[ACTIVITY]
Below this sentence is a listing; return exactly its lines from the one with "pinky mcp: (69, 205)" to the one with "ring pip: (158, 203)", both kept, and nothing more.

[DATA FOR PROCESSING]
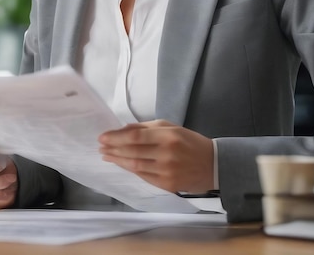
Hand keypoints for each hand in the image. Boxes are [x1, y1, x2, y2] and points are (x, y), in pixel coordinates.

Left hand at [98, 120, 213, 193]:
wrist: (213, 165)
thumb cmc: (190, 142)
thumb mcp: (172, 127)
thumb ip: (147, 128)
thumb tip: (124, 130)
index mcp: (168, 136)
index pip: (136, 137)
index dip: (116, 137)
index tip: (103, 137)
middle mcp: (166, 154)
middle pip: (133, 152)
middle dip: (114, 149)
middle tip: (101, 147)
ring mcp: (166, 171)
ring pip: (135, 166)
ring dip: (118, 161)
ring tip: (107, 156)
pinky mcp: (167, 185)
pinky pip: (144, 176)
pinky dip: (131, 170)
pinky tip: (122, 164)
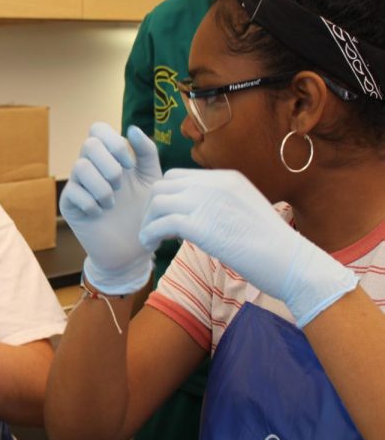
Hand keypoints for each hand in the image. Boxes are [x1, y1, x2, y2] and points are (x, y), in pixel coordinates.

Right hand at [59, 123, 160, 293]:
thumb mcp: (152, 179)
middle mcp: (91, 168)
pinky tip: (100, 214)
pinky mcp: (69, 205)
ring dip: (102, 186)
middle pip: (89, 144)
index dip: (114, 142)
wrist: (135, 250)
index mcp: (109, 157)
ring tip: (112, 204)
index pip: (98, 129)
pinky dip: (91, 203)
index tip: (130, 164)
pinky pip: (73, 192)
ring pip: (80, 166)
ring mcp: (78, 185)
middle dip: (110, 164)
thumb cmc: (144, 213)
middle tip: (120, 185)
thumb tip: (131, 128)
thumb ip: (146, 152)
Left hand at [139, 169, 357, 326]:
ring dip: (148, 222)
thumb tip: (195, 211)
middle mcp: (215, 184)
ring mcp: (208, 203)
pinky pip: (162, 224)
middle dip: (151, 207)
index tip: (163, 217)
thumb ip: (220, 202)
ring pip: (158, 203)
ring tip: (149, 239)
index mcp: (226, 178)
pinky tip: (151, 245)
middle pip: (163, 186)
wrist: (292, 263)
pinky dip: (151, 234)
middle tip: (152, 228)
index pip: (178, 176)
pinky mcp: (203, 227)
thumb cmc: (272, 245)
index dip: (165, 196)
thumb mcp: (245, 209)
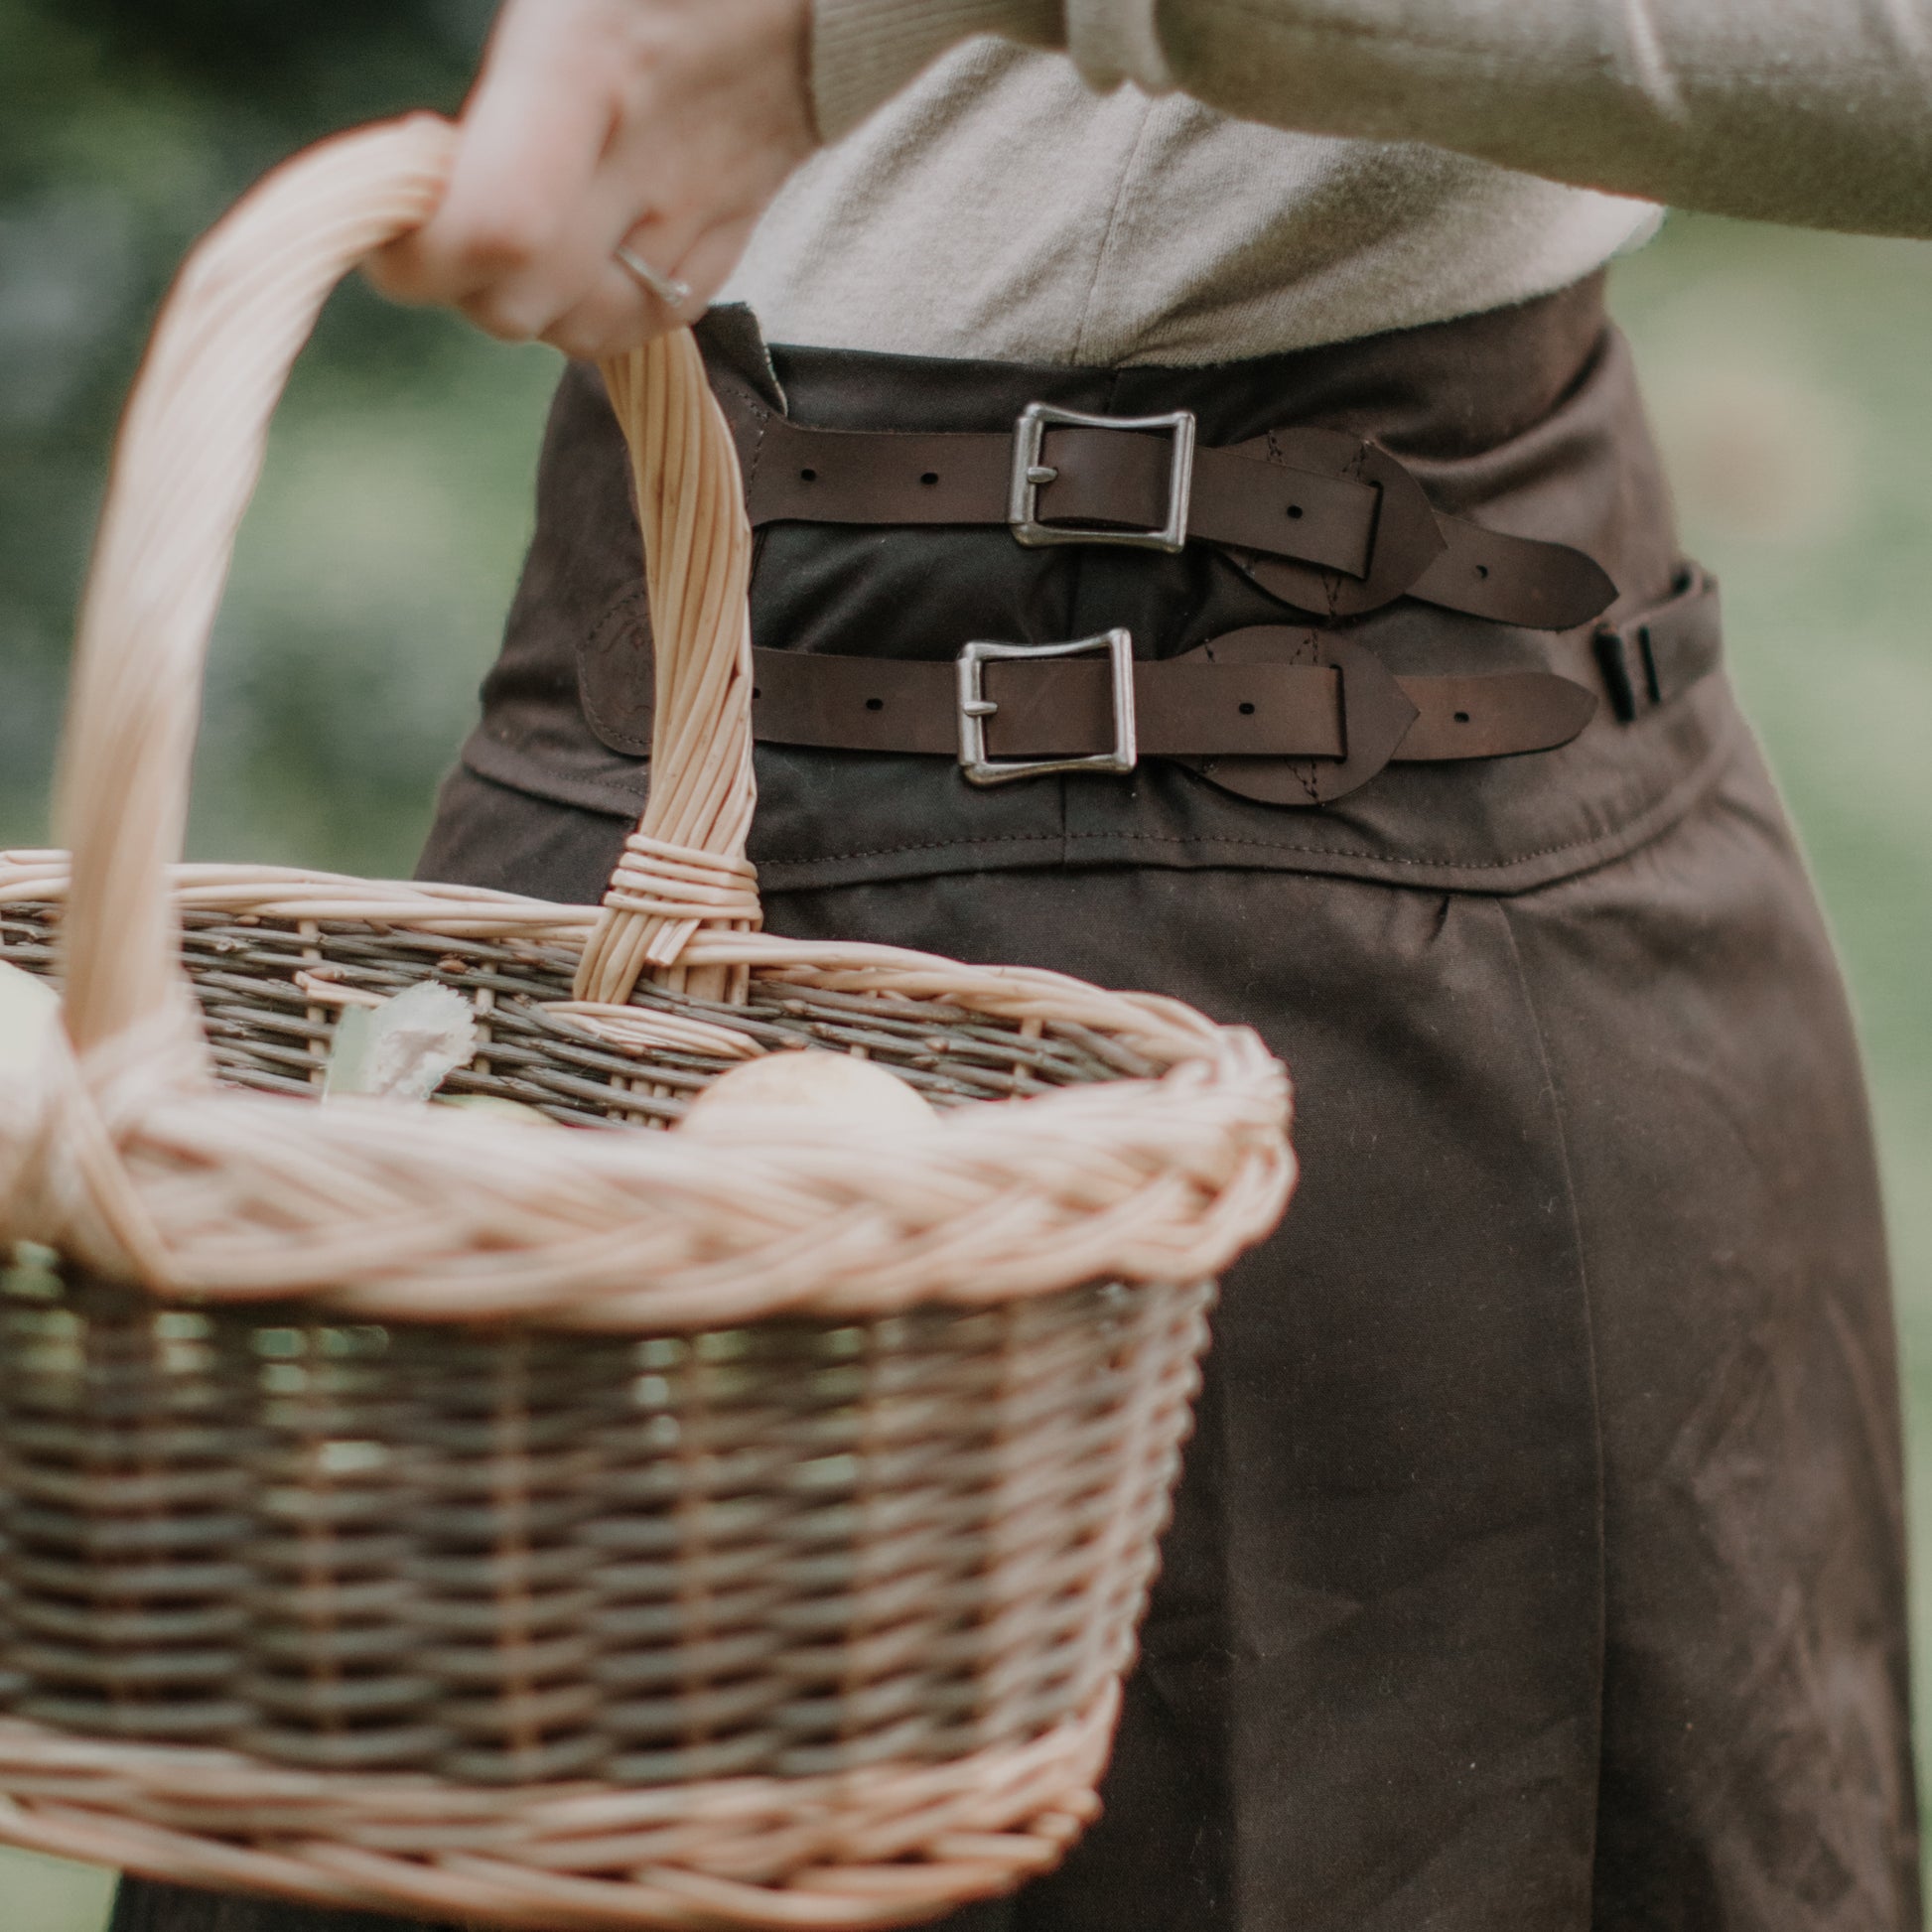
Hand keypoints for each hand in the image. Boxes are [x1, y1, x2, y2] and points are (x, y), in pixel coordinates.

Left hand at [368, 0, 816, 357]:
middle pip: (522, 306)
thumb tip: (422, 161)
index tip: (389, 226)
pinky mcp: (734, 232)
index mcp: (588, 62)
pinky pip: (650, 320)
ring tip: (516, 229)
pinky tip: (584, 253)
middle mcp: (644, 158)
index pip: (495, 228)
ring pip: (582, 330)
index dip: (422, 255)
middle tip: (445, 211)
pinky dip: (598, 309)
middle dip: (460, 280)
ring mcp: (698, 209)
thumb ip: (500, 69)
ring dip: (529, 301)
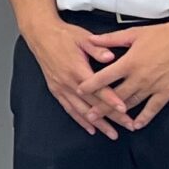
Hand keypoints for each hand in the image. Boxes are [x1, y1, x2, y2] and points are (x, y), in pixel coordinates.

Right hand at [25, 17, 123, 137]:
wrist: (41, 35)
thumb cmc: (63, 35)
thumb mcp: (83, 37)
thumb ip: (98, 48)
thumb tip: (110, 56)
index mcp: (77, 69)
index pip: (98, 88)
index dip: (111, 99)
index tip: (124, 109)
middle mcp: (68, 82)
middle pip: (93, 103)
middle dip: (111, 116)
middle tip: (127, 125)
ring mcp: (61, 88)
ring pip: (82, 110)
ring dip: (98, 123)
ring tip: (111, 133)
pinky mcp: (56, 90)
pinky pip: (69, 109)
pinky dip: (80, 120)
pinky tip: (90, 128)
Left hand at [76, 17, 168, 129]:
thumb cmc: (163, 34)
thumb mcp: (135, 33)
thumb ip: (111, 39)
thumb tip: (92, 39)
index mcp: (129, 62)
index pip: (104, 77)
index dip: (90, 85)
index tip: (79, 91)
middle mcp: (139, 77)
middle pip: (115, 95)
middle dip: (100, 106)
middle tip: (88, 115)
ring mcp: (153, 86)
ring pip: (132, 103)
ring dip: (119, 114)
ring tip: (107, 122)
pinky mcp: (168, 92)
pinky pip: (153, 108)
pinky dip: (144, 117)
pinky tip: (136, 125)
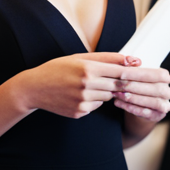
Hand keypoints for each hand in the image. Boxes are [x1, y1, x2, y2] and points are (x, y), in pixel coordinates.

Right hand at [17, 52, 142, 118]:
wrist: (35, 87)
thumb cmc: (58, 68)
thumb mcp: (80, 57)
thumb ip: (107, 58)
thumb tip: (133, 59)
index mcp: (88, 68)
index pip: (119, 71)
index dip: (129, 72)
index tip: (135, 72)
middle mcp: (87, 85)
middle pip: (116, 86)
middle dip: (117, 82)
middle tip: (110, 77)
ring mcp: (83, 101)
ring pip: (107, 97)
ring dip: (104, 91)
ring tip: (89, 84)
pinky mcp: (79, 112)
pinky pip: (96, 106)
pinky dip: (94, 100)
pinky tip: (80, 94)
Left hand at [112, 64, 169, 122]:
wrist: (140, 103)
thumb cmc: (137, 83)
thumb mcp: (134, 74)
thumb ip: (132, 66)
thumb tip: (128, 61)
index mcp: (164, 77)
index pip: (156, 74)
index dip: (140, 74)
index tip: (122, 73)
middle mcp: (167, 91)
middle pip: (155, 88)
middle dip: (134, 86)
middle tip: (117, 84)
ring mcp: (165, 105)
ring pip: (152, 102)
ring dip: (133, 98)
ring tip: (117, 94)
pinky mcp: (158, 116)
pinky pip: (146, 113)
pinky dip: (131, 107)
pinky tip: (118, 103)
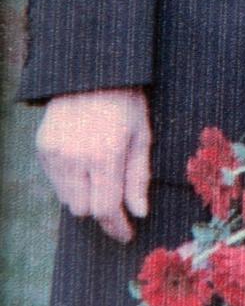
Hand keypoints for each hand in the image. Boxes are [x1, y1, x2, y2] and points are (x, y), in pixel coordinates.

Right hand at [36, 88, 151, 241]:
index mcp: (106, 154)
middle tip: (115, 198)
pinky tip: (83, 162)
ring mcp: (55, 152)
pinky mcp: (42, 147)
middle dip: (102, 208)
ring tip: (99, 173)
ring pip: (67, 199)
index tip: (125, 234)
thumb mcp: (142, 135)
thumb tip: (138, 212)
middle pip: (84, 209)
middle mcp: (76, 157)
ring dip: (84, 196)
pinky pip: (55, 182)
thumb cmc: (125, 102)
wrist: (92, 71)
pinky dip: (69, 182)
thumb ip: (138, 177)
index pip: (106, 208)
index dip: (116, 227)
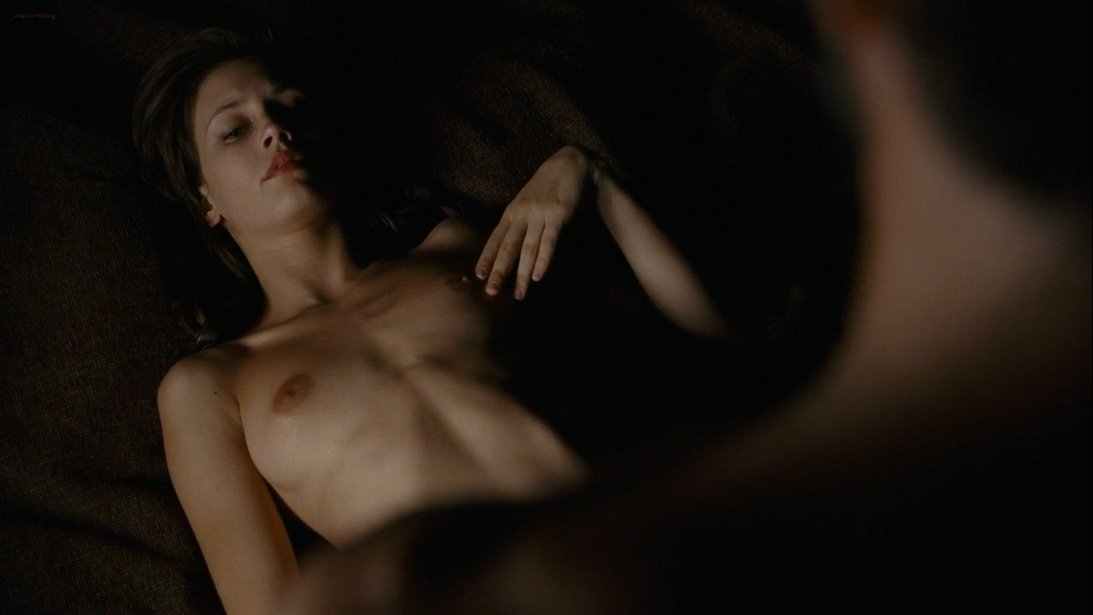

[EXERCISE SOLUTION]
pinky mcp: (69, 205)
ring dip: (102, 186)
middle pip: (89, 144)
index dip: (114, 142)
wrist: (135, 250)
index mcp: (109, 157)
ring tip: (112, 204)
index pip: (98, 129)
pinky dip: (91, 203)
index tip: (130, 164)
pinky pip: (73, 192)
ring pip: (80, 166)
ring mcp: (78, 185)
middle dip: (110, 164)
thumb cmc: (144, 213)
middle tip: (120, 185)
thumb tip: (131, 128)
thumb ip: (146, 152)
Left hand at [139, 169, 357, 326]:
ring dip: (148, 222)
thumb tip: (195, 211)
middle mcp: (215, 184)
ring mcp: (208, 203)
pinky pip: (162, 224)
middle dip: (151, 207)
index tip: (163, 217)
thumb ip: (220, 202)
ring pip: (158, 203)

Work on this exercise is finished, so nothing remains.